For the first quarter of 2011, Joe’s (NASDAQ:JOEZ) reported net sales of $21.3mm, down 9% from the first quarter of 2010. This seems disappointing, but it’s important to dig into the detail provided in the conference call to assess the direction of the company.
On March 31st I posted an article titled "Joe’s Jeans: A Great Value for the Long-term Investor” and now that the company has reported first quarter 2011 earnings I want to provide an update.
If we exclude leggings from the data, overall revenues would have increased by 4%. The women’s wholesale business declined double digits, but only would have been down 8% excluding leggings. While a general slowdown of the women wholesale business is impacting the company it is clear that Joe’s investment in leggings overshot the mark. Leggings also negatively impacted the international business in Q1, which was down 13%, but only 7% excluding leggings. The leggings fashion/trend “miss” has led to difficult year-over-year comparisons, which will largely disappear from the numbers over the next quarter. The company also stated on the call that remaining legging inventory accounts for only 6% of total inventory, again supporting the fact that the leggings issue is almost behind the company.
Growing Men’s Business
The men’s wholesale business increased 6% in the first quarter of 2011. In the specialty store sector Joe’s men’s business grew in the double digits as doors increased 39% and non-denim sales increased 32%. Of note, non-denim now represents 13% of the total men’s business.
Retail sales increased 105% as the store count increased to 18 from 6. However, same-store sales were down 9% due to lower conversion rates and a 3% decline in the average transaction size. While the lack of same-store sales growth was disappointing, the company stated on the call that the 12 stores that were not in the same-store sales calculation are doing well, with each incremental store performing better than the last. Joe’s also reiterated plans to open 9 additional stores in 2011. On the positive side retail gross margins increased to 68% from 56% a year ago.
Qualitative Commentary on 2011
While Joe’s does not provide guidance there was some qualitative commentary regarding the coming year. The changes made to the spring line in response to changing trends have led to improved sales with sell-through improving dramatically. The company referenced the great response it received from stores on the fall collection, which has also been picked up by new retailers. It is selling faster than in the fourth quarter.
Cash Flow Generation
Free cash flow was positive in the first quarter for the second quarter in a row, partially driven by a decrease in inventories. The company has stated that inventory will continue to come down over the year. Joe’s got caught increasing inventories as the economy slowed and it takes some time to work through the excess. Inventory levels are down over $6mm from the third quarter of 2010.

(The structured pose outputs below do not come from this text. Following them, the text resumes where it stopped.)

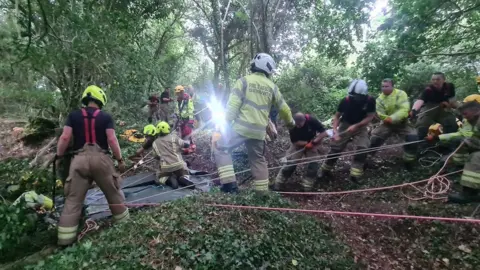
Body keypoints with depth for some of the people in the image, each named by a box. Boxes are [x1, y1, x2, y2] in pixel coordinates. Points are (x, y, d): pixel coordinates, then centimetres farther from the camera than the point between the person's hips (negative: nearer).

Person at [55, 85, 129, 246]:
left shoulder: (73, 115, 7)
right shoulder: (106, 117, 2)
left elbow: (65, 138, 1)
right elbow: (112, 140, -5)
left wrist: (58, 157, 13)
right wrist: (120, 160, 2)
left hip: (80, 159, 2)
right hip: (100, 158, -1)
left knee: (73, 199, 8)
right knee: (114, 193, 15)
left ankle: (65, 238, 11)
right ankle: (124, 222, 27)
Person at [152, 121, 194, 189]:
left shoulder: (155, 143, 8)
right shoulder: (173, 137, 1)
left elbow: (158, 155, 14)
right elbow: (185, 145, -2)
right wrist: (189, 142, 21)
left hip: (165, 167, 0)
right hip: (178, 164, 0)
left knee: (160, 177, 27)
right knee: (184, 174, 29)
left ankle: (169, 180, -5)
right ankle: (183, 179, -7)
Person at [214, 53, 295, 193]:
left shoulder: (244, 80, 0)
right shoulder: (272, 86, 11)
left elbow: (233, 103, -10)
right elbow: (283, 107, 20)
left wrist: (227, 122, -5)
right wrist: (290, 121, 37)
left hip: (241, 127, -4)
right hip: (259, 131, 4)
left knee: (220, 149, 9)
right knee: (258, 160, 19)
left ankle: (229, 184, 0)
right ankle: (262, 191, 22)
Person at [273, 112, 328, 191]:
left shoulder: (312, 120, -28)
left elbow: (324, 132, -23)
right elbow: (294, 142, -19)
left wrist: (314, 142, -27)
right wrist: (307, 143, -28)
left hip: (312, 144, 1)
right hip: (298, 144, -1)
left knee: (314, 164, -13)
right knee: (290, 162, -12)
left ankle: (307, 186, 1)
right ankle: (278, 183, 0)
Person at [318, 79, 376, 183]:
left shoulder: (370, 101, -19)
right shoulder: (345, 100, -20)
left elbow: (370, 117, -12)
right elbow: (337, 116, -10)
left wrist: (356, 126, -24)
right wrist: (335, 130, -23)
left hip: (360, 127, 0)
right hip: (345, 125, 0)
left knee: (362, 149, -18)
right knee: (335, 148, -2)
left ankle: (354, 176, -9)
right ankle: (325, 171, 16)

Joe’s is now trading at just over $1/share - equating to a market capitalization of $66mm versus a book value of $65mm. The company is trading at an enterprise value to sales ratio of 0.7x. In my prior posting I suggested that Joe’s needs to successfully execute on its strategy and that if it does, its valuation should increase materially. I view the Q1 2011 results as successful execution. While ample risks remain and the apparel business is fickle and competitive, Joe’s has shown an ability to recognize fashion trends and adapt. The qualitative commentary on the spring and fall lines speak to this fact. How this will translate into revenue growth and profitability remains to be seen - and this will not happen overnight. While I do not have a specific price target I do believe that Joe’s shares remain a compelling risk/reward investment opportunity for investors willing to take a long-term perspective, giving management time to continue to successfully execute the company's strategy.